### [Selected passage]
--- START ---

Eric Vandenbroeck 13 Febr. 2020
The
Svalbard/Spitsbergen Saga
As an addition to
what we recently covered here, it is worth to remind ourselves of Svalbard,
a remote Arctic archipelago that has been back in the news of late, and not
only because of the islands is the subject
of a nine-day, ‘slow TV’ documentary
featured this month by the Norwegian state broadcaster NRK.
Russian authorities
used the 100th anniversary for the signing of the Svalbard Treaty from 1920 to
vocally attack Norway on
how Norway manages the principle of equal treatment of signatory states on the
archipelago.
In a letter from Russian
Foreign Minister Sergey Lavrov to his Norwegian counterpart Ine Eriksen
Søreide, he consequently refers to the archipelago as ‘Spitsbergen’ or ‘the
archipelago’.
And not just that. In
a written comment to the
Norwegian economy web site E24, the Russian embassy explicitly asks that
the area be referred to as ‘Spitsbergen’ in print.
And as The North News
reported behind the idyllic scenes on TV, where MS Spitsbergen glides past
sleepy polar bears and lazy walruses under the midnight sun conflicts
are emerging below the surface, conflicts about the archipelago over which
Norway was granted sovereignty under the Svalbard Treaty.
We know that the
geopolitical environment for the Arctic has been substantially affected by the
renewal of great power competition. Although there continues to be significant
international cooperation on Arctic issues, the Arctic is increasingly viewed as
an arena for geopolitical competition among the United States, Russia, and
China. Russia in recent years has enhanced its military presence and operations
in the Arctic, and the other Arctic states are now taking steps to enhance
their own military presence and operations in the region. China’s activities in
the Arctic have been growing
steadily in recent years.
The Paris Peace
Conference in Versailles was a timely opportunity to find a
solution to what then US Secretary of State, Robert Lansing, called “a
unique international problem”.
Newspaper Dag og Tid reported last Friday how
the aristocratic Norwegian diplomat “Fritz” Wedel Jarlsberg, who lived in Paris
at the time, proposed making some Norwegian demands as compensation “for our
losses at sea” during the war (even though Norway was officially neutral).
Jarlsberg seized the opportunity to expand Norway and bring Svalbard, viewed as
a “no man's land” at the time despite centuries of whaling, fishing, and some
early coal mining, under Norwegian control.
Whereby the Newspaper
Klassekampen reported on Friday that Norway won
sovereignty over Svalbard “because we were a small, insignificant country” that
presumably didn’t threaten any of the other players.
Thus the Svalbard Treaty
confirmed Norwegian sovereignty over the islands, (population about 2700), with
the caveats that neither Oslo nor any other government shall place military
installations there, and that the islands’ distinct environment be protected.

--- END ---

### [Dataset entries]
--- START ---

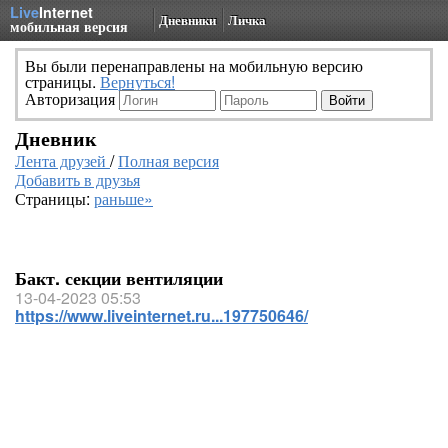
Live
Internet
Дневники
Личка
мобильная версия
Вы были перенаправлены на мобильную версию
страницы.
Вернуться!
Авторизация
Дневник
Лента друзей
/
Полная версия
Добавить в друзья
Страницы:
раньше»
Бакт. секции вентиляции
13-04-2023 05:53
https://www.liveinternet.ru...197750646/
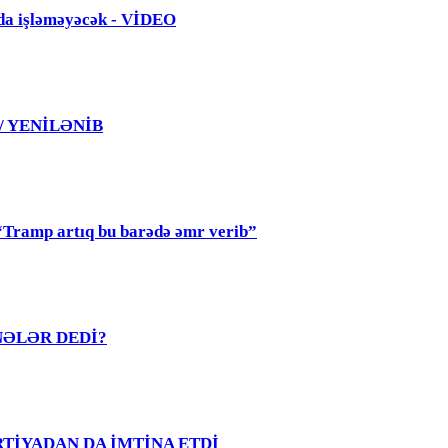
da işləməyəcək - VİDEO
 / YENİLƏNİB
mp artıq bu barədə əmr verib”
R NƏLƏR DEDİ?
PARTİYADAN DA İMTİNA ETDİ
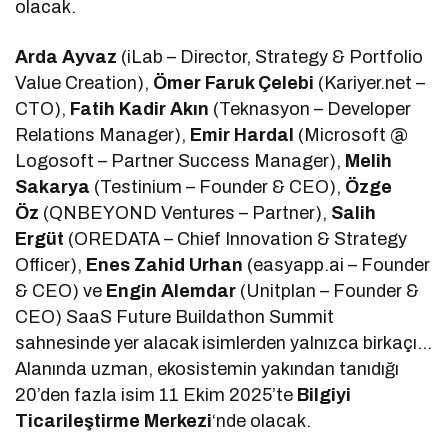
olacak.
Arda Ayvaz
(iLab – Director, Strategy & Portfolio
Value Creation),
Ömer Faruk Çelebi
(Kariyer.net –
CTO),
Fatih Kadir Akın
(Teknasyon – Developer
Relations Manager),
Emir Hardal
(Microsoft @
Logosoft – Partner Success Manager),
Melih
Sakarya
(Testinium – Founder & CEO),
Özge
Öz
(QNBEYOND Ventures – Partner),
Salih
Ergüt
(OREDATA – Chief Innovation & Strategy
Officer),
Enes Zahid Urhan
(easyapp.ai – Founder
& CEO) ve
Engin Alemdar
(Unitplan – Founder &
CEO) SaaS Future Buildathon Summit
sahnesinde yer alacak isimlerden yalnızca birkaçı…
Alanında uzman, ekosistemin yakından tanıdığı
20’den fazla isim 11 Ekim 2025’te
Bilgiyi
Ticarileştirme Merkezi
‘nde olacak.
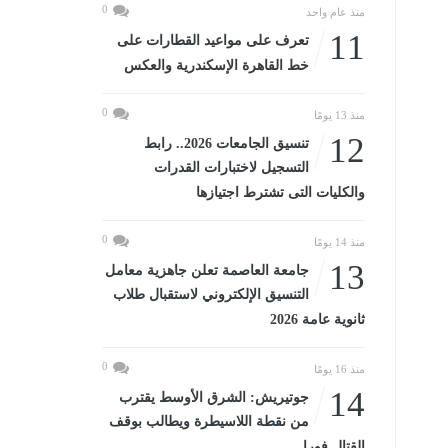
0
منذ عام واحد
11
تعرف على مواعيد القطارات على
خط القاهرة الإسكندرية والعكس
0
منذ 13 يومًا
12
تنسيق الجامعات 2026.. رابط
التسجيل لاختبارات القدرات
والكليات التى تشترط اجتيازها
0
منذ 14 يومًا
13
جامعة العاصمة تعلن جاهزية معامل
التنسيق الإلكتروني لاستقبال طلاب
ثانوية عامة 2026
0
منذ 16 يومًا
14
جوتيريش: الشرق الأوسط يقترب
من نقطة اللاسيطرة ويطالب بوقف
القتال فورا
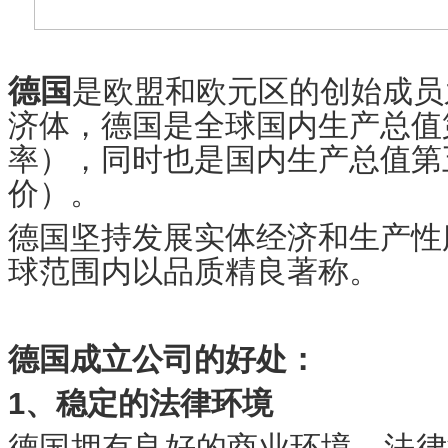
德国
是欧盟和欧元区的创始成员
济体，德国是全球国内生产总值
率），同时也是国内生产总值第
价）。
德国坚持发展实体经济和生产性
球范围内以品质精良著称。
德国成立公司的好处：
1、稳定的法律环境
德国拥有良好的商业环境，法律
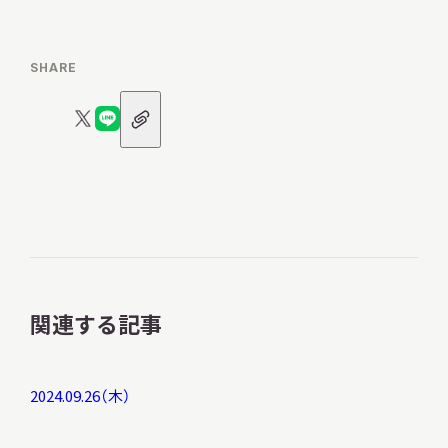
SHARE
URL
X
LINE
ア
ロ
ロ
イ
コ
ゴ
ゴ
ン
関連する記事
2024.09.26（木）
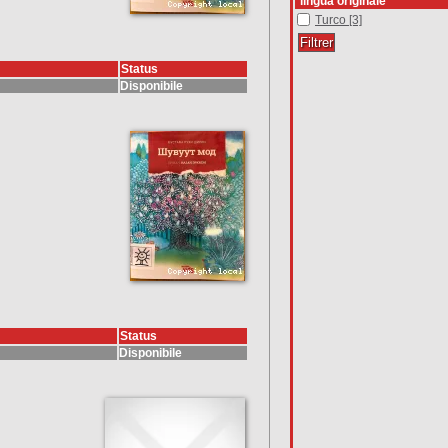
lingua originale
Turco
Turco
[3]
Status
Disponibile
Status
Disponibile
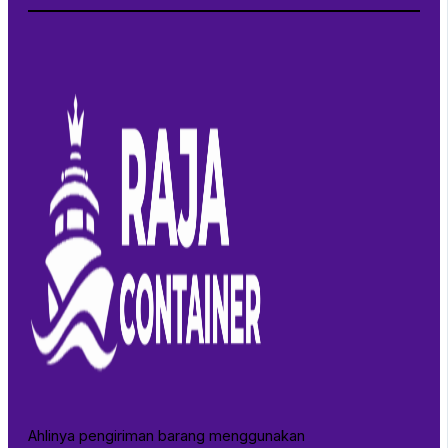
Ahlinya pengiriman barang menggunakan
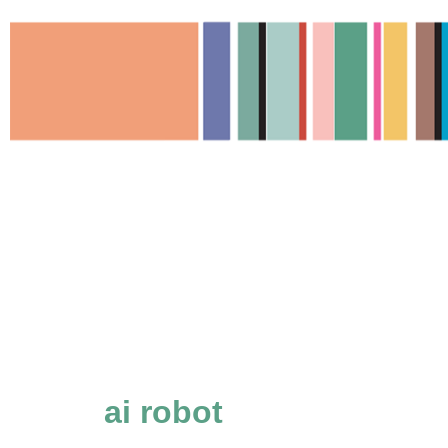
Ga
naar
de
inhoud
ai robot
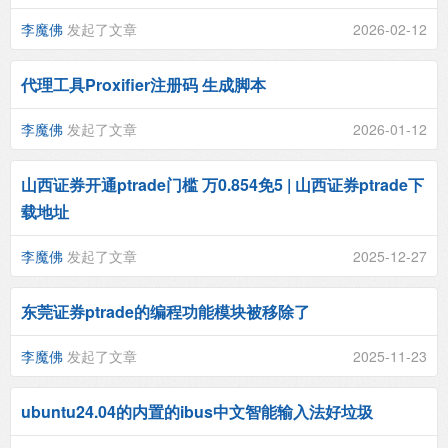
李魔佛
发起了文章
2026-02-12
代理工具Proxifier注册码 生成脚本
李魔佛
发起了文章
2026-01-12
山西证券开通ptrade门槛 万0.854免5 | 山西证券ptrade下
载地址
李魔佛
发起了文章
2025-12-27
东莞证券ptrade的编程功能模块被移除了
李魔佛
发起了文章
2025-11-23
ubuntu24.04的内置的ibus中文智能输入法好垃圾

--- END ---

### [How to complete this task]
Update the Svalbard passage between "Jarlsberg seized the" and "environment be protected.", inclusive, and reproduce it with "no man's land" changed to "terra nullius".

### [Solved exercise]
Jarlsberg seized the opportunity to expand Norway and bring Svalbard, viewed as
a “terra nullius” at the time despite centuries of whaling, fishing, and some
early coal mining, under Norwegian control.
Whereby the Newspaper
Klassekampen reported on Friday that Norway won
sovereignty over Svalbard “because we were a small, insignificant country” that
presumably didn’t threaten any of the other players.
Thus the Svalbard Treaty
confirmed Norwegian sovereignty over the islands, (population about 2700), with
the caveats that neither Oslo nor any other government shall place military
installations there, and that the islands’ distinct environment be protected.